— begin Data for this exercise —
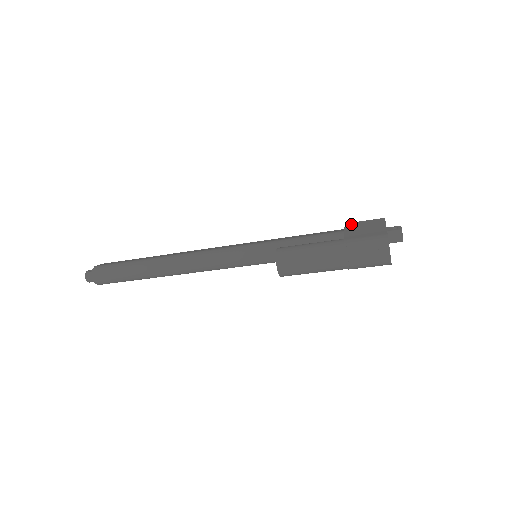
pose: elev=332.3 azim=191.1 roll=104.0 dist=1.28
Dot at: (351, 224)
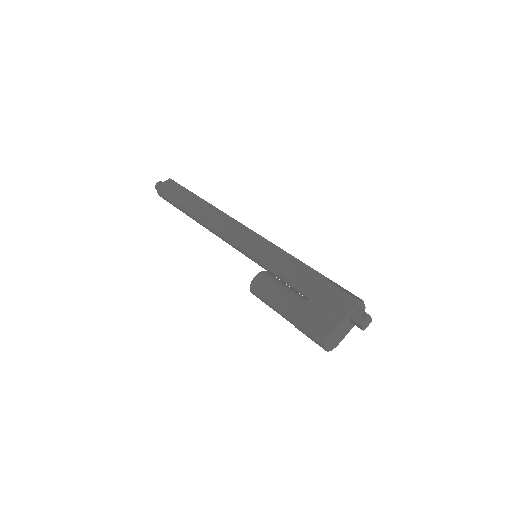
Dot at: (328, 286)
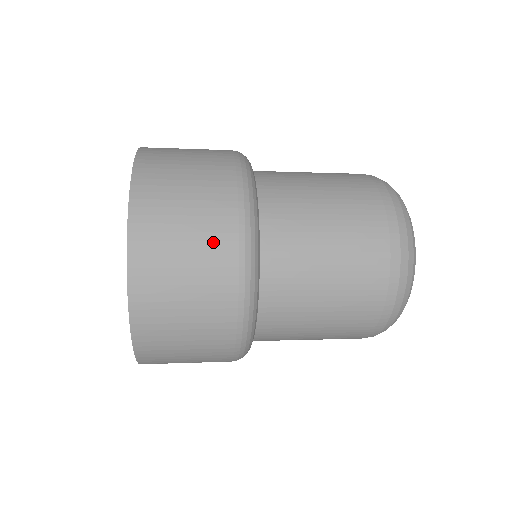
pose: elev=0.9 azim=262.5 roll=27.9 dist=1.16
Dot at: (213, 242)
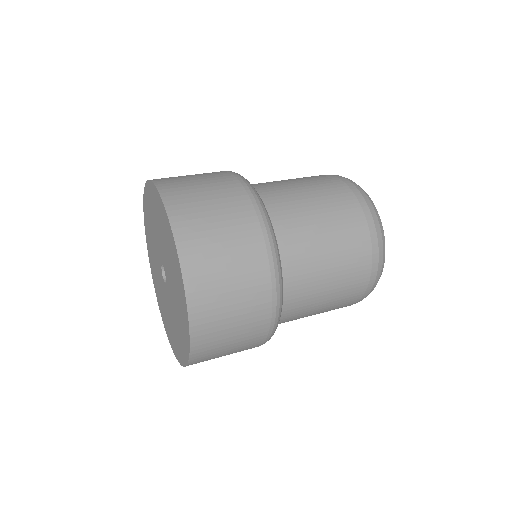
Dot at: (248, 345)
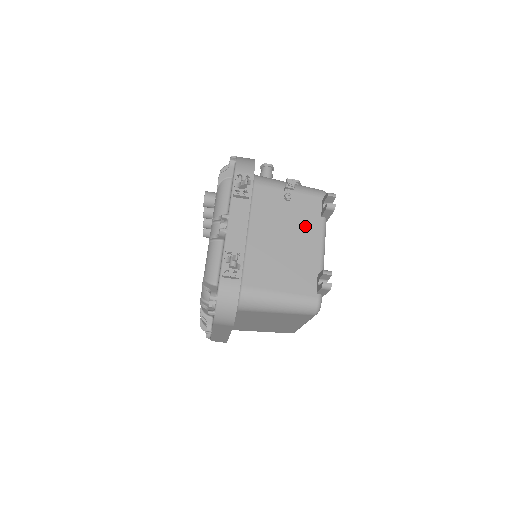
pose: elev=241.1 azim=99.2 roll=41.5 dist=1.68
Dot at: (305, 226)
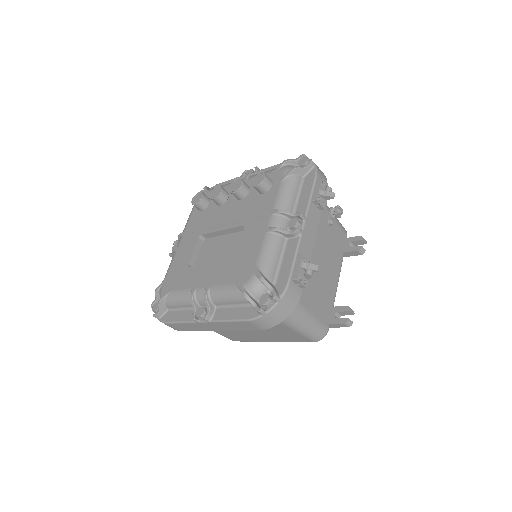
— end Data for this exercise —
## Goal
Can you write out every line of the data above word for word, leaving out the pictures?

## Reply
pose: elev=332.3 azim=191.1 roll=104.0 dist=1.28
Dot at: (351, 224)
Dot at: (328, 286)
pose: elev=0.9 azim=262.5 roll=27.9 dist=1.16
Dot at: (213, 242)
Dot at: (248, 345)
pose: elev=241.1 azim=99.2 roll=41.5 dist=1.68
Dot at: (305, 226)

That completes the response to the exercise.